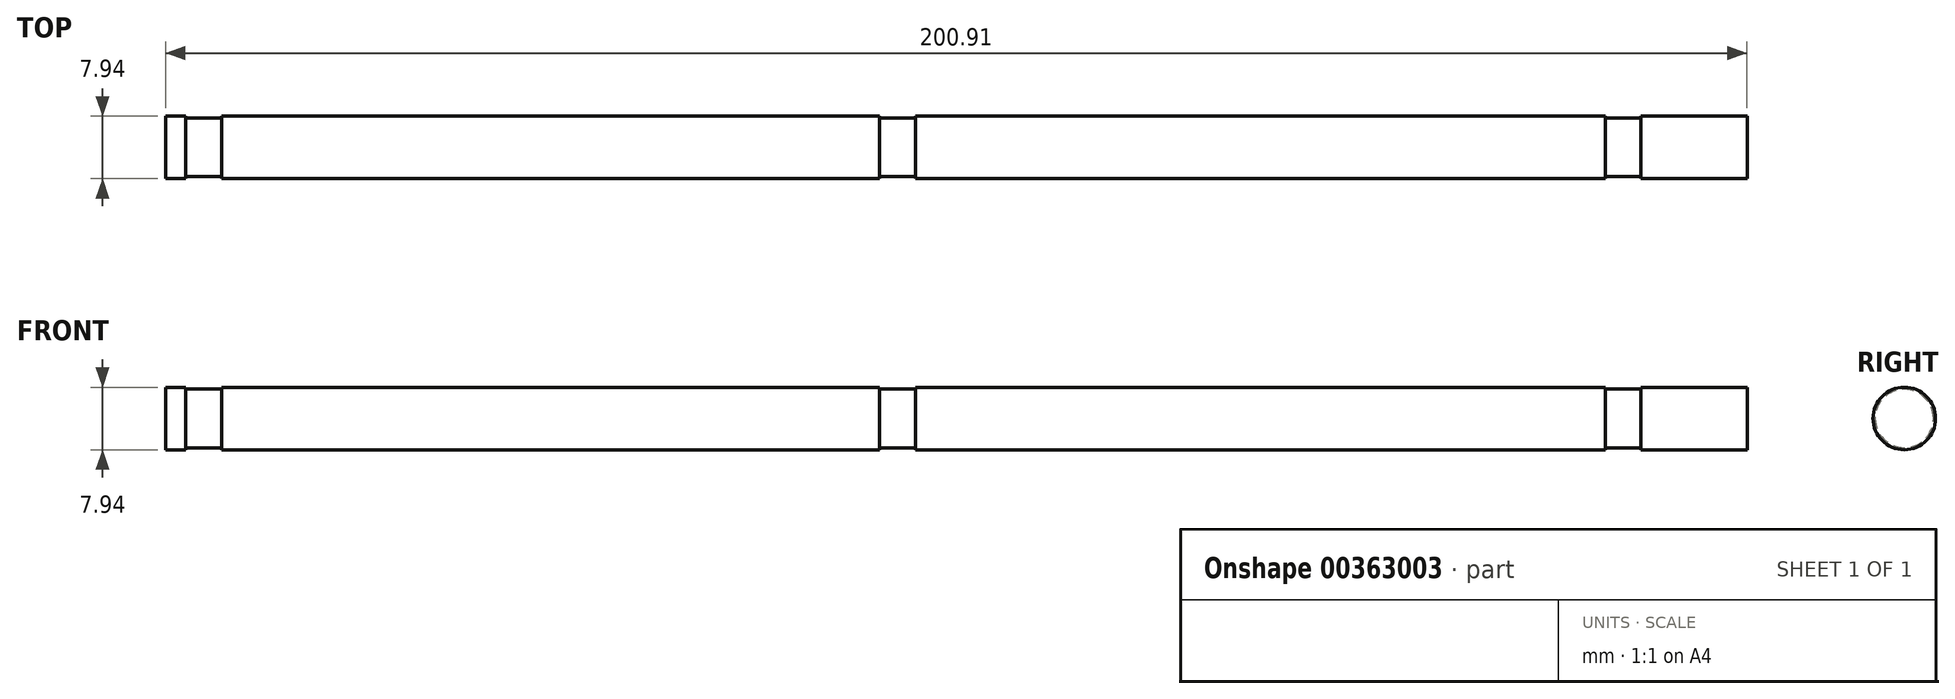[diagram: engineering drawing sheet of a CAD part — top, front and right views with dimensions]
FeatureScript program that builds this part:
annotation { "Feature Type Name" : "Feature", "Feature Type Description" : "" }
export const myFeature = defineFeature(function(context is Context, id is Id, definition is map)
    precondition{}
    {
        {
            var Q0;
            Q0=qCreatedBy(makeId("Right.planeOp"),FACE);
            var sketch = newSketch(context, id + "F0", { "sketchPlane" : qUnion([Q0])});
            skCircle(sketch, "E0", {"center": v(0, 0) * mm, "radius": 3.97 * mm});
            skSolve(sketch);
        }
        {
            var Q0;
            Q0=makeQuery(id+"F0.imprint","IMPRINT",FACE,{"disambiguationData":[TD([[makeQuery(id+"F0.imprint","IMPRINT",EDGE,{"derivedFrom":sQuery(id+"F0.wireOp",EDGE,"E0")}),1.0]])]});
            extrude(context, id + "F1", {"entities" : qUnion([Q0]), "depth" : 200.9 * mm});
        }
        {
            var Q0;
            Q0=qCreatedBy(makeId("Front.planeOp"),FACE);
            var sketch = newSketch(context, id + "F2", { "sketchPlane" : qUnion([Q0])});
            skLineSegment(sketch, "E1", {"start": v(200.91, -3.97) * mm, "end": v(0, -3.97) * mm});
            skLineSegment(sketch, "E2", {"start": v(-3.92, 0) * mm, "end": v(200.91, 0) * mm});
            skLineSegment(sketch, "E3", {"start": v(2.54, 3.97) * mm, "end": v(7.11, 3.97) * mm});
            skLineSegment(sketch, "E4.0", {"start": v(2.54, 3.72) * mm, "end": v(7.11, 3.72) * mm});
            skLineSegment(sketch, "E5.0", {"start": v(7.11, 3.97) * mm, "end": v(7.11, 3.72) * mm});
            skLineSegment(sketch, "E6.0", {"start": v(2.54, 3.97) * mm, "end": v(2.54, 3.72) * mm});
            skLineSegment(sketch, "E7.0", {"start": v(90.68, 3.97) * mm, "end": v(90.68, 3.72) * mm});
            skLineSegment(sketch, "E8.0", {"start": v(95.25, 3.97) * mm, "end": v(95.25, 3.72) * mm});
            skLineSegment(sketch, "E9", {"start": v(200.91, 3.97) * mm, "end": v(200.91, 0) * mm});
            skLineSegment(sketch, "E10.0", {"start": v(182.88, 3.97) * mm, "end": v(182.88, 3.72) * mm});
            skLineSegment(sketch, "E11.0", {"start": v(187.45, 3.97) * mm, "end": v(187.45, 3.72) * mm});
            skLineSegment(sketch, "E12.trimOffspring", {"start": v(182.88, 3.97) * mm, "end": v(187.45, 3.97) * mm});
            skLineSegment(sketch, "E13.trimOffspring", {"start": v(182.88, 3.72) * mm, "end": v(187.45, 3.72) * mm});
            skLineSegment(sketch, "E14.trimOffspring", {"start": v(90.68, 3.97) * mm, "end": v(95.25, 3.97) * mm});
            skLineSegment(sketch, "E15.trimOffspring", {"start": v(90.68, 3.72) * mm, "end": v(95.25, 3.72) * mm});
            skSolve(sketch);
        }
        {
            var Q0;
            Q0=makeQuery(id+"F2.imprint","IMPRINT",FACE,{"disambiguationData":[TD([[makeQuery(id+"F2.imprint","IMPRINT",EDGE,{"derivedFrom":sQuery(id+"F2.wireOp",EDGE,"E10.0")}),1.0]])]});
            var Q1;
            Q1=makeQuery(id+"F2.imprint","IMPRINT",FACE,{"disambiguationData":[TD([[makeQuery(id+"F2.imprint","IMPRINT",EDGE,{"derivedFrom":sQuery(id+"F2.wireOp",EDGE,"E7.0")}),1.0]])]});
            var Q2;
            Q2=makeQuery(id+"F2.imprint","IMPRINT",FACE,{"disambiguationData":[TD([[makeQuery(id+"F2.imprint","IMPRINT",EDGE,{"derivedFrom":sQuery(id+"F2.wireOp",EDGE,"E3")}),-1.0]])]});
            var Q3;
            Q3=sQuery(id+"F2.wireOp",EDGE,"E2");
            revolve(context, id + "F3", {"operationType" : NewBodyOperationType.REMOVE, "entities" : qUnion([Q0, Q1, Q2]), "axis" : qUnion([Q3]), "revolveType" : RevolveType.FULL, "oppositeDirection" : true});
        }
    });
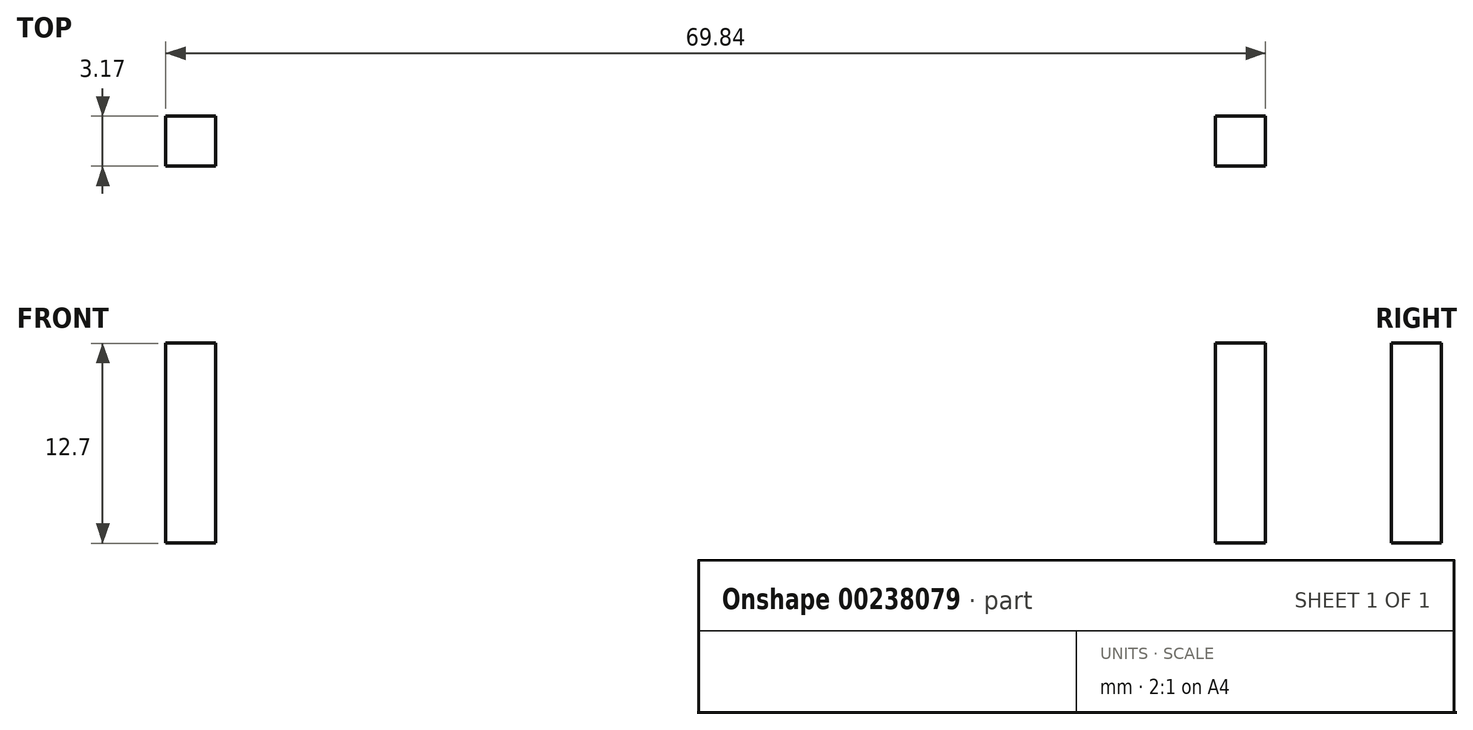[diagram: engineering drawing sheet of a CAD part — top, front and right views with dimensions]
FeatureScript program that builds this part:
annotation { "Feature Type Name" : "Feature", "Feature Type Description" : "" }
export const myFeature = defineFeature(function(context is Context, id is Id, definition is map)
    precondition{}
    {
        {
            var Q0;
            Q0=qCreatedBy(makeId("Front.planeOp"),FACE);
            var sketch = newSketch(context, id + "F0", { "sketchPlane" : qUnion([Q0])});
            skLineSegment(sketch, "E0.bottom", {"start": v(-31.75, 30.16) * mm, "end": v(31.75, 30.16) * mm});
            skLineSegment(sketch, "E0.top", {"start": v(-31.75, -30.16) * mm, "end": v(31.75, -30.16) * mm});
            skLineSegment(sketch, "E0.left", {"start": v(-31.75, 30.16) * mm, "end": v(-31.75, -30.16) * mm});
            skLineSegment(sketch, "E0.right", {"start": v(31.75, 30.16) * mm, "end": v(31.75, -30.16) * mm});
            skPoint(sketch, "E0.middle", {"position": v(0, 0) * mm});
            skLineSegment(sketch, "E1.bottom", {"start": v(-6.35, -30.16) * mm, "end": v(6.35, -30.16) * mm});
            skLineSegment(sketch, "E1.top", {"start": v(-6.35, -33.34) * mm, "end": v(6.35, -33.34) * mm});
            skLineSegment(sketch, "E1.left", {"start": v(-6.35, -30.16) * mm, "end": v(-6.35, -33.34) * mm});
            skLineSegment(sketch, "E1.right", {"start": v(6.35, -30.16) * mm, "end": v(6.35, -33.34) * mm});
            skLineSegment(sketch, "E2.bottom", {"start": v(-34.93, 3.18) * mm, "end": v(-31.75, 3.18) * mm});
            skLineSegment(sketch, "E2.top", {"start": v(-34.93, -9.52) * mm, "end": v(-31.75, -9.52) * mm});
            skLineSegment(sketch, "E2.left", {"start": v(-34.93, 3.18) * mm, "end": v(-34.93, -9.52) * mm});
            skLineSegment(sketch, "E2.right", {"start": v(-31.75, 3.18) * mm, "end": v(-31.75, -9.53) * mm});
            skLineSegment(sketch, "E3.bottom", {"start": v(31.75, 3.18) * mm, "end": v(34.93, 3.18) * mm});
            skLineSegment(sketch, "E3.top", {"start": v(31.75, -9.52) * mm, "end": v(34.93, -9.52) * mm});
            skLineSegment(sketch, "E3.left", {"start": v(31.75, 3.18) * mm, "end": v(31.75, -9.52) * mm});
            skLineSegment(sketch, "E3.right", {"start": v(34.93, 3.18) * mm, "end": v(34.93, -9.52) * mm});
            skLineSegment(sketch, "E4.bottom", {"start": v(-20.32, 30.16) * mm, "end": v(-13.97, 30.16) * mm});
            skLineSegment(sketch, "E4.top", {"start": v(-20.32, 23.81) * mm, "end": v(-13.97, 23.81) * mm});
            skLineSegment(sketch, "E4.left", {"start": v(-20.32, 30.16) * mm, "end": v(-20.32, 23.81) * mm});
            skLineSegment(sketch, "E4.right", {"start": v(-13.97, 30.16) * mm, "end": v(-13.97, 23.81) * mm});
            skLineSegment(sketch, "E5.0", {"start": v(-2.54, 30.16) * mm, "end": v(-5.72, 20.64) * mm});
            skLineSegment(sketch, "E5.1", {"start": v(-5.72, 20.64) * mm, "end": v(-8.89, 30.16) * mm});
            skLineSegment(sketch, "E5.2", {"start": v(-8.89, 30.16) * mm, "end": v(-2.54, 30.16) * mm});
            skLineSegment(sketch, "E6.0", {"start": v(17.15, 30.16) * mm, "end": v(15.56, 20.64) * mm});
            skLineSegment(sketch, "E6.1", {"start": v(15.56, 20.64) * mm, "end": v(13.97, 30.16) * mm});
            skLineSegment(sketch, "E6.2", {"start": v(13.97, 30.16) * mm, "end": v(17.15, 30.16) * mm});
            skLineSegment(sketch, "E7.0", {"start": v(20.32, 30.16) * mm, "end": v(18.73, 20.64) * mm});
            skLineSegment(sketch, "E7.1", {"start": v(18.73, 20.64) * mm, "end": v(17.15, 30.16) * mm});
            skLineSegment(sketch, "E7.2", {"start": v(17.15, 30.16) * mm, "end": v(20.32, 30.16) * mm});
            skSolve(sketch);
        }
        {
            var Q0;
            {var subQ10=sQuery(id+"F0.wireOp",EDGE,"E1.bottom");Q0=makeQuery(id+"F0.imprint","IMPRINT",FACE,{"disambiguationData":[TD([[makeQuery(id+"F0.imprint","IMPRINT",EDGE,{"derivedFrom":subQ10}),1.0]])]});}
            var Q1;
            Q1=makeQuery(id+"F0.imprint","IMPRINT",FACE,{"disambiguationData":[TD([[makeQuery(id+"F0.imprint","IMPRINT",EDGE,{"derivedFrom":sQuery(id+"F0.wireOp",EDGE,"E3.bottom")}),-1.0]])]});
            var Q2;
            Q2=makeQuery(id+"F0.imprint","IMPRINT",FACE,{"disambiguationData":[TD([[makeQuery(id+"F0.imprint","IMPRINT",EDGE,{"derivedFrom":sQuery(id+"F0.wireOp",EDGE,"E1.bottom")}),-1.0]])]});
            var Q3;
            Q3=makeQuery(id+"F0.imprint","IMPRINT",FACE,{"disambiguationData":[TD([[makeQuery(id+"F0.imprint","IMPRINT",EDGE,{"derivedFrom":sQuery(id+"F0.wireOp",EDGE,"E2.bottom")}),-1.0]])]});
            extrude(context, id + "F1", {"entities" : qUnion([Q0, Q1, Q2, Q3]), "depth" : 3.17 * mm});
        }
    });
□ □ □ □
**Exercise prompt**
Switch "Front.planeOp" to "Top.planeOp" in the lines starting at the beginning of the items and ending at the line that contains "v(200.91, 3.97) *", and write those lines out again with nothing else altered. Leave the pictures out.

**Finished answer**
[diagram: engineering drawing sheet of a CAD part — top, front and right views with dimensions]
FeatureScript program that builds this part:
annotation { "Feature Type Name" : "Feature", "Feature Type Description" : "" }
export const myFeature = defineFeature(function(context is Context, id is Id, definition is map)
    precondition{}
    {
        {
            var Q0;
            Q0=qCreatedBy(makeId("Right.planeOp"),FACE);
            var sketch = newSketch(context, id + "F0", { "sketchPlane" : qUnion([Q0])});
            skCircle(sketch, "E0", {"center": v(0, 0) * mm, "radius": 3.97 * mm});
            skSolve(sketch);
        }
        {
            var Q0;
            Q0=makeQuery(id+"F0.imprint","IMPRINT",FACE,{"disambiguationData":[TD([[makeQuery(id+"F0.imprint","IMPRINT",EDGE,{"derivedFrom":sQuery(id+"F0.wireOp",EDGE,"E0")}),1.0]])]});
            extrude(context, id + "F1", {"entities" : qUnion([Q0]), "depth" : 200.9 * mm});
        }
        {
            var Q0;
            Q0=qCreatedBy(makeId("Top.planeOp"),FACE);
            var sketch = newSketch(context, id + "F2", { "sketchPlane" : qUnion([Q0])});
            skLineSegment(sketch, "E1", {"start": v(200.91, -3.97) * mm, "end": v(0, -3.97) * mm});
            skLineSegment(sketch, "E2", {"start": v(-3.92, 0) * mm, "end": v(200.91, 0) * mm});
            skLineSegment(sketch, "E3", {"start": v(2.54, 3.97) * mm, "end": v(7.11, 3.97) * mm});
            skLineSegment(sketch, "E4.0", {"start": v(2.54, 3.72) * mm, "end": v(7.11, 3.72) * mm});
            skLineSegment(sketch, "E5.0", {"start": v(7.11, 3.97) * mm, "end": v(7.11, 3.72) * mm});
            skLineSegment(sketch, "E6.0", {"start": v(2.54, 3.97) * mm, "end": v(2.54, 3.72) * mm});
            skLineSegment(sketch, "E7.0", {"start": v(90.68, 3.97) * mm, "end": v(90.68, 3.72) * mm});
            skLineSegment(sketch, "E8.0", {"start": v(95.25, 3.97) * mm, "end": v(95.25, 3.72) * mm});
            skLineSegment(sketch, "E9", {"start": v(200.91, 3.97) * mm, "end": v(200.91, 0) * mm});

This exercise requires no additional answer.